Che cosa fare se il bambino non mangia la pappa?

Silvia Finazzi A cura di Silvia Finazzi Pubblicato il 07/10/2019 Aggiornato il 08/10/2019

Quando il bimbo non mangia la pappa, in genere, la mamma si preoccupa sempre. Invece, non è quasi mai il caso di allarmarsi. Ecco perché

Che cosa fare se il bambino non mangia la pappa?

Se il bambino non mangia non dipende quasi mai da un vero problema. L’organismo del piccolo, infatti, è perfettamente in grado di regolarsi da solo. E poi bisogna anche intendersi su quello che la mamma dice quando sostiene che il “bimbo non mangia”. Tanto per cominciare,  infatti, quello che per i genitori è un pranzo poco sostanzioso, per il bambino può essere più che sufficiente. Del resto, il passaggio dal latte alla pappa è per molti bambini un momento critico che può portarli a rifiutare il cibo. Ecco l’atteggiamento giusto da tenere per superare il momento critico.  
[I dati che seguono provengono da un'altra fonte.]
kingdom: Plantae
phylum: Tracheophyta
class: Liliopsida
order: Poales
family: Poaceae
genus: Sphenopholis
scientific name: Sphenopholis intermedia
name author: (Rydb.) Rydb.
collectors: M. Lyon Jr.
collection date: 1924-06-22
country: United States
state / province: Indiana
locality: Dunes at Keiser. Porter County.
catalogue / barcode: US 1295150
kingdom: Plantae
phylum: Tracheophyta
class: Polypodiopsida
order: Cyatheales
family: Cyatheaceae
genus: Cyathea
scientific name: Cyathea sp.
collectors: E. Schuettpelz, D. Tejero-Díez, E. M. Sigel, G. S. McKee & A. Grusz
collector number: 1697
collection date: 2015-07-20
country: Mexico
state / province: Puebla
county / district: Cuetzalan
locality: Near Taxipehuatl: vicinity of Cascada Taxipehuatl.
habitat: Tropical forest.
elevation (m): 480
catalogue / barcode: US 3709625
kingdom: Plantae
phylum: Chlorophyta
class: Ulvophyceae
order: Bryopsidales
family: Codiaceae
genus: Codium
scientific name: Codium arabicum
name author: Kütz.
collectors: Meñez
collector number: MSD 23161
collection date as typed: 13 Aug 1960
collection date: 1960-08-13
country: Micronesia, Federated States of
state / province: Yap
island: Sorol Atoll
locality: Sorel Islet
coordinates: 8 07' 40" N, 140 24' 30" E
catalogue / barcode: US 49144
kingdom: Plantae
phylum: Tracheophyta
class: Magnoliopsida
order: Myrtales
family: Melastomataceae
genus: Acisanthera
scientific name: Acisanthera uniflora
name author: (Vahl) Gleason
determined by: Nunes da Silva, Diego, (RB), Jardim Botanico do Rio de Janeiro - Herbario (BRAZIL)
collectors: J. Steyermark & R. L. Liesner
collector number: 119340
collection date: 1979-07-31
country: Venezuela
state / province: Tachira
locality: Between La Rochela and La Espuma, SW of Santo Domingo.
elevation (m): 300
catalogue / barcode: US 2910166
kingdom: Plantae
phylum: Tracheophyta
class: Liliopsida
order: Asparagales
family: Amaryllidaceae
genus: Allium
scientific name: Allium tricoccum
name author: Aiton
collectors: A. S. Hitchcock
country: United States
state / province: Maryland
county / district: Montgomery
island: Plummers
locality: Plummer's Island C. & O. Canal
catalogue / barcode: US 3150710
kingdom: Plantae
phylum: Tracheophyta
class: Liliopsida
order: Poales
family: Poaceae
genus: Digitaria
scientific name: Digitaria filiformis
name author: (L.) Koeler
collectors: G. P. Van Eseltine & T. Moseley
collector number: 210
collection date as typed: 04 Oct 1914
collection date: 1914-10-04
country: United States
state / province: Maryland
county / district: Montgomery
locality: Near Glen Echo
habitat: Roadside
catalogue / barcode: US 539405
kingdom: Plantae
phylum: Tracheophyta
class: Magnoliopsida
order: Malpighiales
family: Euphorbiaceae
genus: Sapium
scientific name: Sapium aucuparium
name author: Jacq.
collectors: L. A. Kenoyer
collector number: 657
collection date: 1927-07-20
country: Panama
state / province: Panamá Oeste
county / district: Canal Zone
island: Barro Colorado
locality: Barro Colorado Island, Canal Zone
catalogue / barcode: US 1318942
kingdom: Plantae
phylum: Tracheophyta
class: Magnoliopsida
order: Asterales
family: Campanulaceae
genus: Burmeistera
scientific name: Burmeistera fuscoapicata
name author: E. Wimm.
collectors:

Non bisogna preoccuparsi troppo

L’organismo del piccolo è perfettamente in grado di regolarsi da solo, non solo nelle prime settimane di vita, ma anche durante lo svezzamento, in quanto il suo organismo è in grado di regolarsi per soddisfare le esigenze quotidiane. Ecco perché se il bebè non mangia non bisogna preoccuparsi troppo.

Crescerà abbastanza?

L’appetito del bambino è direttamente proporzionale all’obiettivo di crescita che il suo corpo deve raggiungere. Questo spiega perché i figli di genitori con una corporatura esile non hanno bisogno di grandi quantitativi di alimenti per crescere bene. Al contrario, chi è nato da genitori più robusti ha bisogno di introdurre un quantitativo maggiore di pappa: presumibilmente crescerà molto in peso e in altezza e, dunque, generalmente è più affamato.

Niente forzature

Mamma e papà non devono forzare il bambino che non mangia. La quantità di pappa giusta per lui è quella che riesce a mangiare con piacere, non quella che hanno stabilito mamma e papà. No, quindi, a insistere troppo se rifiuta di mangiare. La cosa importante è proporre al bebè una dieta varia: se mangia poco di tutto, solitamente, non rischia carenze di alcun tipo. Se, quindi, non riesce ad accettare un alimento, non proporglielo a tutti i costi: assorbirà i principi nutritivi contenuti da un altro cibo. 

 

 
 
 

In breve

SE APPETITO PASSA ALL’IMPROVVISO

Se il bambino ha sempre mangiato senza problemi e improvvisamente ha poco appetito, è meglio parlarne con il pediatra perché si potrebbe essere in presenza di una malattia o di un disturbo, come la febbre o la dentizione.